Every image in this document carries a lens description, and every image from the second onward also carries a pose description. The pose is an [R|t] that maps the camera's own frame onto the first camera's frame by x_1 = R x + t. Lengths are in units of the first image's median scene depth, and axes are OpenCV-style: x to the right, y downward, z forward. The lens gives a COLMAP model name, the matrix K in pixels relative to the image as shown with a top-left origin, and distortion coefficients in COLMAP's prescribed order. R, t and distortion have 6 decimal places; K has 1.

● ● ● ● ●

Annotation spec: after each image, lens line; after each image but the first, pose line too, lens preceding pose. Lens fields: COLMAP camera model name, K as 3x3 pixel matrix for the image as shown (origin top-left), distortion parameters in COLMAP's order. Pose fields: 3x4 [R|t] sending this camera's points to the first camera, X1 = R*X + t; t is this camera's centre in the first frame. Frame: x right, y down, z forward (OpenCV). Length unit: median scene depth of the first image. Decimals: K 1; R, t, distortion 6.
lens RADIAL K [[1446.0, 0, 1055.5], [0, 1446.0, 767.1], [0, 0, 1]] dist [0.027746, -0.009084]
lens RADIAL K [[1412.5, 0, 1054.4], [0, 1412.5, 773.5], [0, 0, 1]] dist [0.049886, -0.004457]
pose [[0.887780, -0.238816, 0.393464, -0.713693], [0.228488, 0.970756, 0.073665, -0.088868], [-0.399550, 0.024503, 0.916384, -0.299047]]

● ● ● ● ●

DESCRIPTION OF THE TASK:
Reproduce the part of the material that opens with the line containing "Annotation spec: after" and closes with the line containing "0.024503, 0.916384, -0.299047]]", both of those lines included.

OUTPUT FOR THIS EXERCISE:
Annotation spec: after each image, lens line; after each image but the first, pose line too, lens preceding pose. Lens fields: COLMAP camera model name, K as 3x3 pixel matrix for the image as shown (origin top-left), distortion parameters in COLMAP's order. Pose fields: 3x4 [R|t] sending this camera's points to the first camera, X1 = R*X + t; t is this camera's centre in the first frame. Frame: x right, y down, z forward (OpenCV). Length unit: median scene depth of the first image. Decimals: K 1; R, t, distortion 6.
lens RADIAL K [[1446.0, 0, 1055.5], [0, 1446.0, 767.1], [0, 0, 1]] dist [0.027746, -0.009084]
lens RADIAL K [[1412.5, 0, 1054.4], [0, 1412.5, 773.5], [0, 0, 1]] dist [0.049886, -0.004457]
pose [[0.887780, -0.238816, 0.393464, -0.713693], [0.228488, 0.970756, 0.073665, -0.088868], [-0.399550, 0.024503, 0.916384, -0.299047]]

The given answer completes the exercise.